A couple months ago I met Seb(astian), a German who came to Antalya to start a photovoltaic company with his business partner, Olaf. Olaf is the one with heaps of PV experience. Seb loves to talk, meet people, smile. His job — not surprisingly — is the marketing. He’s good at networking so it’s not such a surprise that he met me. In the couple months he’s lived in Antalya I bet he’s met more foreigners than I have in the many months I’ve been here since first arriving in February 2012.
Seb is (barely) starting to learn Turkish and certainly isn’t afraid of talking and making mistakes. After climbing a couple days ago (which ostensibly is what this post is about) we stopped at the bakery on the way back to town. He had been there a number of times before and asked me how to say “what’s your name?” before we entered. At the counter was a cute young head-scarved Turkish woman with a smile that’s still sparkling in my memory. Seb chose his baked goods and then of course had to ask me again. “Senin adın ne?” I told him again, easily overheard by the woman.
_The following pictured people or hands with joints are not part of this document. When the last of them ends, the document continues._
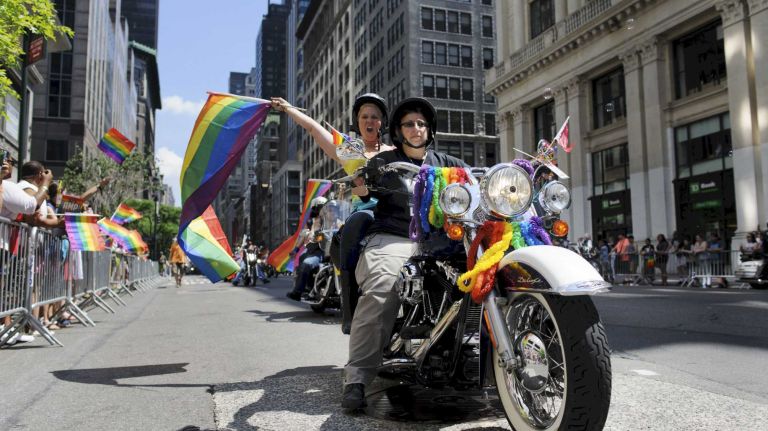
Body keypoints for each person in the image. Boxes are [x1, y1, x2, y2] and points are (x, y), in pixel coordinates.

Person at [341, 97, 468, 411]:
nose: (416, 128)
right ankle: (357, 377)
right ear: (398, 130)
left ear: (429, 130)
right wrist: (359, 181)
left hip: (442, 240)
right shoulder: (383, 164)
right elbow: (364, 190)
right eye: (409, 123)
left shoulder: (449, 163)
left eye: (422, 123)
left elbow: (473, 185)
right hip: (394, 236)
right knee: (382, 285)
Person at [272, 93, 394, 334]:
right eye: (364, 117)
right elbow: (314, 128)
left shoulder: (394, 151)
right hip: (367, 213)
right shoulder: (351, 151)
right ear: (358, 122)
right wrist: (288, 109)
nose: (370, 121)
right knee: (356, 222)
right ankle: (349, 310)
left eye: (375, 117)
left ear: (383, 123)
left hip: (397, 213)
He smiled and repeated the phrase to the woman. She smiled and answered. Hahaha, fun to see the enthusiasm to learn.
Our main goal of that day wasn’t actually the bakery. Seb and I have climbed a number of times on the bolts at Geyikbayırı, but we wanted to get out trad climbing that day. We followed the guidebook directions to the rocks above Hurma, a place neither of us had climbed before. The book had photos of what looked like a stellar route, Etli Döner. We found it easily, perhaps a 10 minute walk from the paved road.
Sure enough, from the ground it did look stellar, but, uh-oh, we were both shocked to see bolts on the route. There are over 600 bolted routes at Geyikbayırı. What are they doing bolting easily-protected climbs in other areas? The two routes here were first-climbed less than five years ago. In Yılmaz’ trad climbing book, published even more recently, they’re listed as trad climbs — bring stoppers and friends (cams in Colorado lingo)… Major disappointment.